7. The device of claim 6, wherein the processor is further configured to perform the following steps:

obtaining log information within the preset time period, filtering the log information, and carrying out word segmentation processing on the filtered log information to obtain a log model training corpus within the preset time period; and

training the log model training corpus to obtain the log language model.

8. The device of claim 6, wherein the clipped language model is a tri-gram language model, and correspondingly, the first fusion language model is a tri-gram fusion language model; and

the universal language model is a tetra-gram language model, and correspondingly, the second fusion language model is a tetra-gram fusion language model.

9. The device of claim 6, wherein the processor is further configured to perform the following steps:

collecting a model training corpus of each field;

for each field, training the model training corpus of the field to obtain the language model of the field; and

generating the collected language models corresponding to all fields into the universal language model in the interpolation mode.

10. The device of claim 9, wherein the processor is further configured to perform the following steps:

clipping the universal language model in a language model clipping mode based on entropy to obtain a second language model LM2;

clipping the second language model LM2 in the language model clipping mode based on entropy to obtain a third language model LM3; and

extracting the tri-gram language model from the third language model LM3, and clipping the extracted tri-gram language model to obtain the clipped language model LM4.

11. A non-transitory computer-readable storage medium storing executable instructions that, when executed by an electronic device with a touch-sensitive display, cause the electronic device to:

obtain a universal language model in an offline training mode;

clip the universal language model to obtain a clipped language model;

obtain a log language model of logs within a preset time period in an online training mode;

fuse the clipped language model with the log language model to obtain a first fusion language model used for carrying out first time decoding; and

fuse the universal language model with the log language model to obtain a second fusion language model used for carrying out second time decoding.

12. The non-transitory computer-readable storage medium of claim 11, wherein the electronic device is further configured to perform the following steps:

obtaining log information within the preset time period, filtering the log information, and carrying out word segmentation processing on the filtered log information to obtain a log model training corpus within the preset time period; and

training the log model training corpus to obtain the log language model.

13. The non-transitory computer-readable storage medium of claim 11, wherein the clipped language model is a tri-gram language model, and correspondingly, the first fusion language model is a tri-gram fusion language model; and

the universal language model is a tetra-gram language model, and correspondingly, the second fusion language model is a tetra-gram fusion language model.

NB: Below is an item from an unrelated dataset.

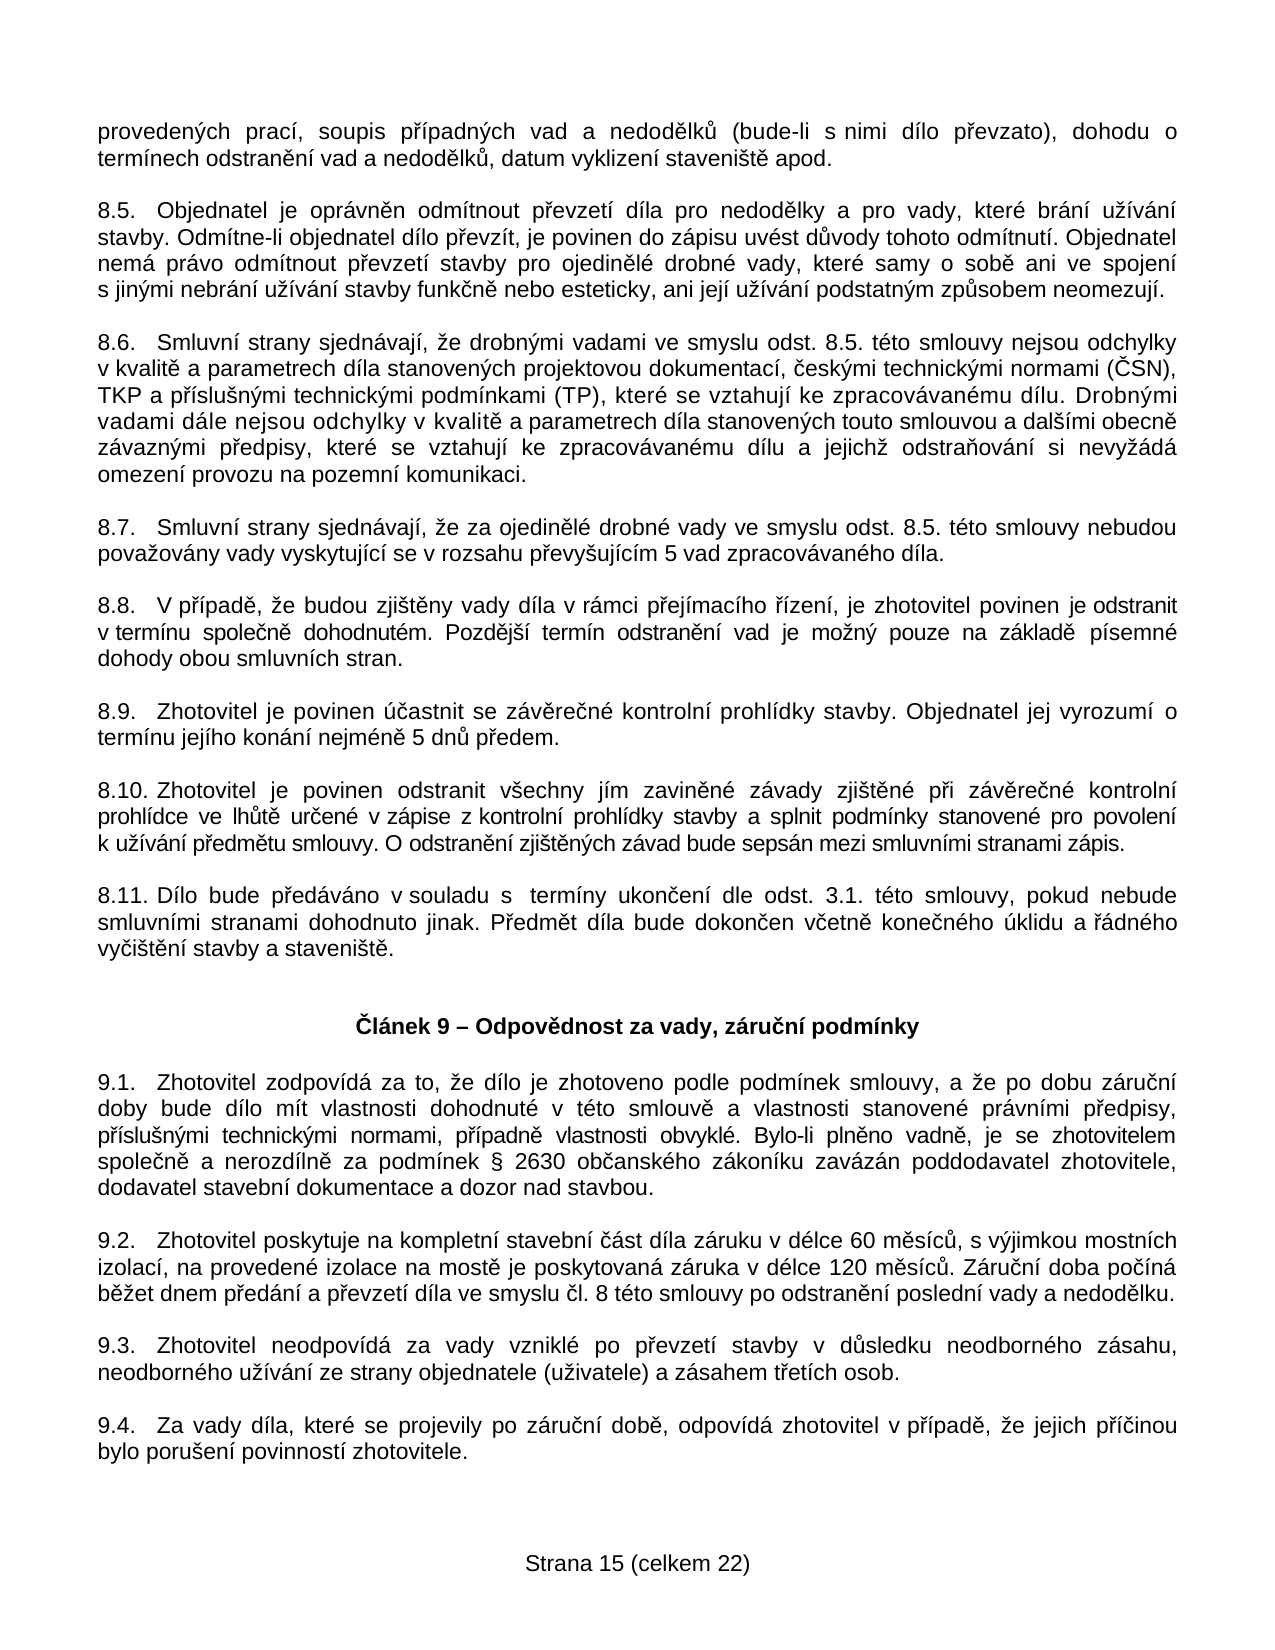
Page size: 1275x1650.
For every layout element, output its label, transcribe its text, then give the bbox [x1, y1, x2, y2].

list Dílo bude předáváno v souladu s termíny ukončení dle odst. 3.1. této smlouvy, pokud nebude smluvními stranami dohodnuto jinak. Předmět díla bude dokončen včetně konečného úklidu a řádného vyčištění stavby a staveniště. [97, 882, 1177, 961]
list Smluvní strany sjednávají, že drobnými vadami ve smyslu odst. 8.5. této smlouvy nejsou odchylky v kvalitě a parametrech díla stanovených projektovou dokumentací, českými technickými normami (ČSN), TKP a příslušnými technickými podmínkami (TP), které se vztahují ke zpracovávanému dílu. Drobnými vadami dále nejsou odchylky v kvalitě a parametrech díla stanovených touto smlouvou a dalšími obecně závaznými předpisy, které se vztahují ke zpracovávanému dílu a jejichž odstraňování si nevyžádá omezení provozu na pozemní komunikaci. [97, 329, 1177, 487]
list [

14. The non-transitory computer-readable storage medium of claim 11, wherein the electronic device is further configured to perform the following steps:

collecting a model training corpus of each field;

for each field, training the model training corpus of the field to obtain the language model of the field; and

generating the collected language models corresponding to all fields into the universal language model in the interpolation mode.

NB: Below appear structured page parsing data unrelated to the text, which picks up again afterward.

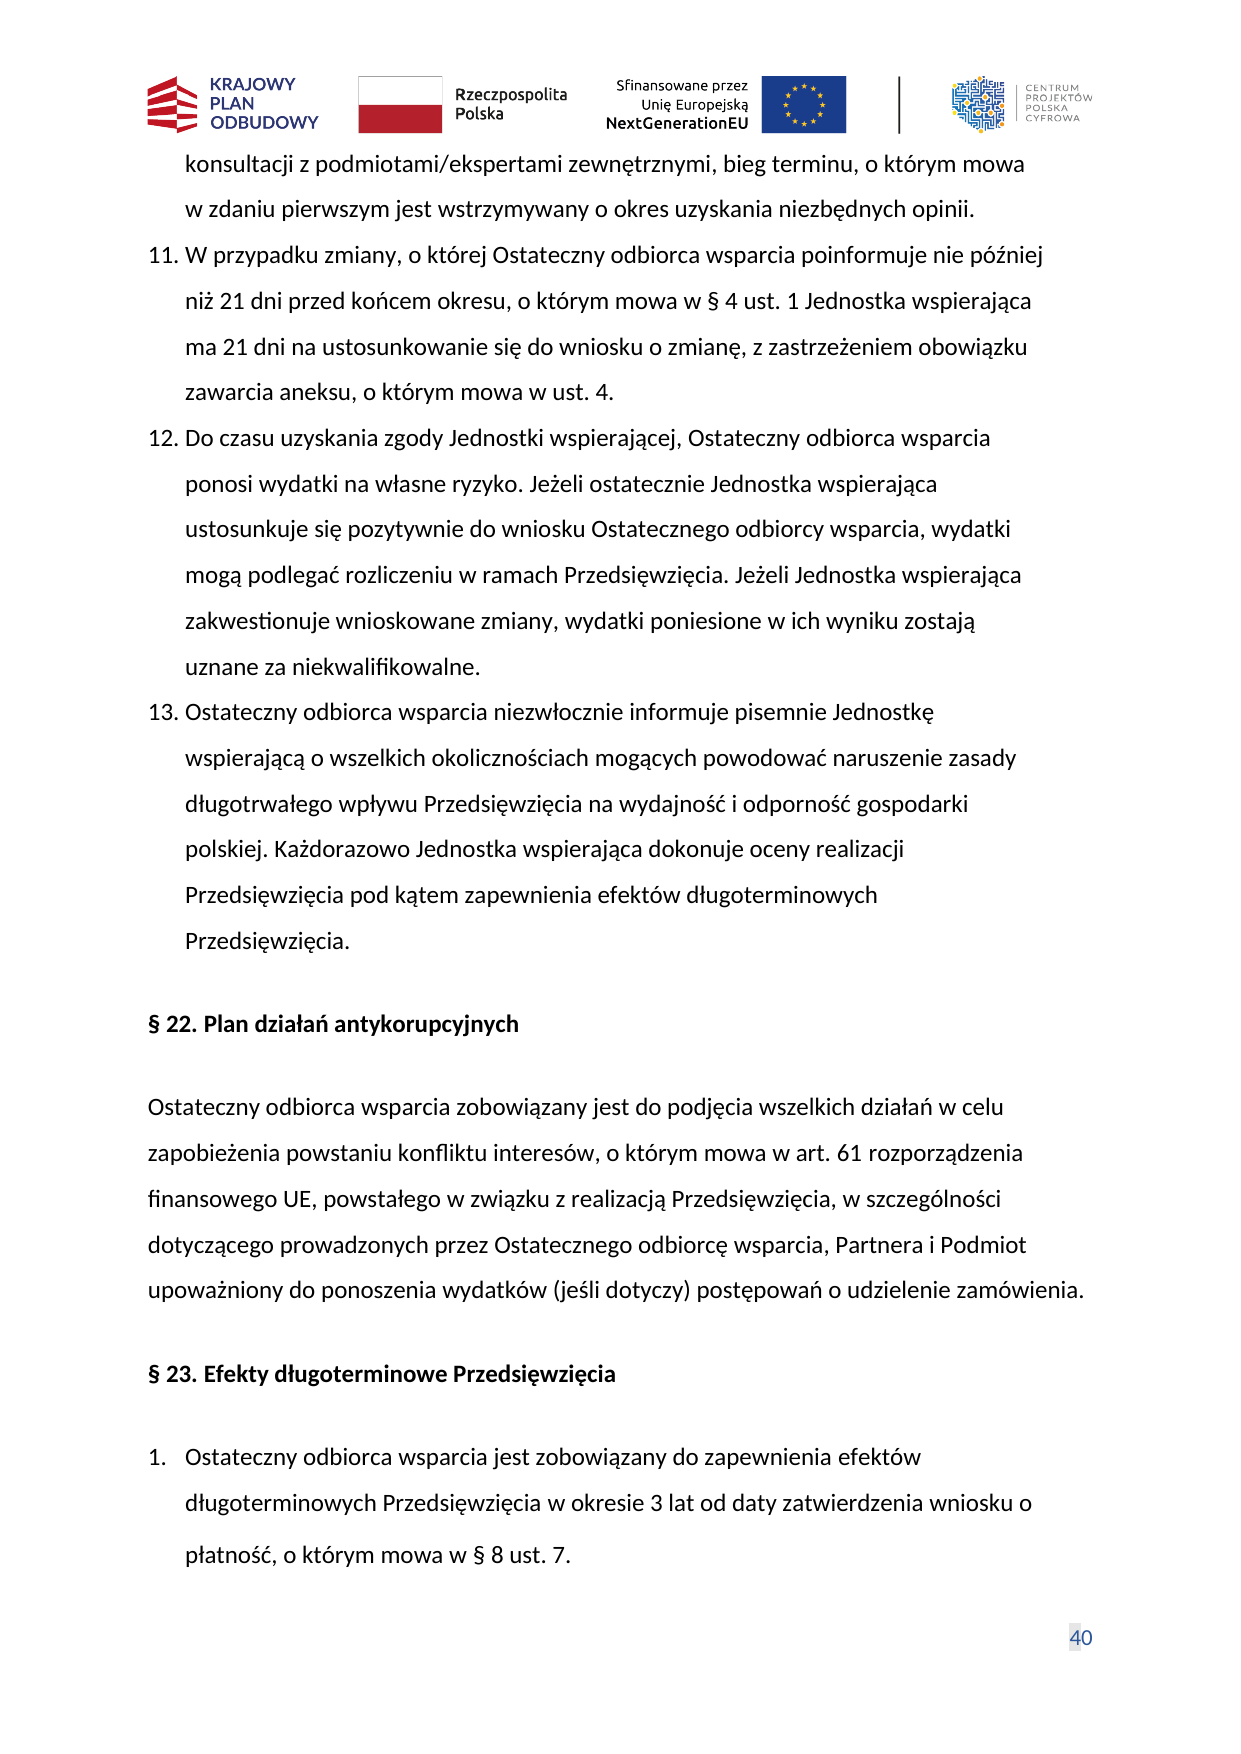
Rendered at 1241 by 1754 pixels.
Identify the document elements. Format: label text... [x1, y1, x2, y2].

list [148, 148, 1045, 224]
picture [147, 76, 1093, 134]
text Ostateczny odbiorca wsparcia zobowiązany jest do podjęcia wszelkich działań w celu zapobieżenia powstaniu konfliktu interesów, o którym mowa w art. 61 rozporządzenia finansowego UE, powstałego w związku z realizacją Przedsięwzięcia, w szczególności dotyczącego prowadzonych przez Ostatecznego odbiorcę wsparcia, Partnera i Podmiot upoważniony do ponoszenia wydatków (jeśli dotyczy) postępowań o udzielenie zamówienia. [148, 1092, 1092, 1305]
list W przypadku zmiany, o której Ostateczny odbiorca wsparcia poinformuje nie później niż 21 dni przed końcem okresu, o którym mowa w § 4 ust. 1 Jednostka wspierająca ma 21 dni na ustosunkowanie się do wniosku o zmianę, z zastrzeżeniem obowiązku zawarcia aneksu, o którym mowa w ust. 4. [148, 239, 1045, 407]
list Do czasu uzyskania zgody Jednostki wspierającej, Ostateczny odbiorca wsparcia ponosi wydatki na własne ryzyko. Jeżeli ostatecznie Jednostka wspierająca ustosunkuje się pozytywnie do wniosku Ostatecznego odbiorcy wsparcia, wydatki mogą podlegać rozliczeniu w ramach Przedsięwzięcia. Jeżeli Jednostka wspierająca zakwestionuje wnioskowane zmiany, wydatki poniesione w ich wyniku zostają uznane za niekwalifikowalne. [148, 422, 1045, 681]
list Ostateczny odbiorca wsparcia niezwłocznie informuje pisemnie Jednostkę wspierającą o wszelkich okolicznościach mogących powodować naruszenie zasady długotrwałego wpływu Przedsięwzięcia na wydajność i odporność gospodarki polskiej. Każdorazowo Jednostka wspierająca dokonuje oceny realizacji Przedsięwzięcia pod kątem zapewnienia efektów długoterminowych Przedsięwzięcia. [148, 696, 1045, 956]
subtitle § 23. Efekty długoterminowe Przedsięwzięcia [148, 1358, 1092, 1388]
list Ostateczny odbiorca wsparcia jest zobowiązany do zapewnienia efektów długoterminowych Przedsięwzięcia w okresie 3 lat od daty zatwierdzenia wniosku o płatność, o którym mowa w § 8 ust. 7. [148, 1441, 1092, 1571]
subtitle § 22. Plan działań antykorupcyjnych [148, 1008, 1092, 1039]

15. The non-transitory computer-readable storage medium of claim 14, wherein the electronic device is further configured to perform the following steps:

clipping the universal language model in a language model clipping mode based on entropy to obtain a second language model LM2;

clipping the second language model LM2 in the language model clipping mode based on entropy to obtain a third language model LM3; and

extracting the tri-gram language model from the third language model LM3, and clipping the extracted tri-gram language model to obtain the clipped language model LM4.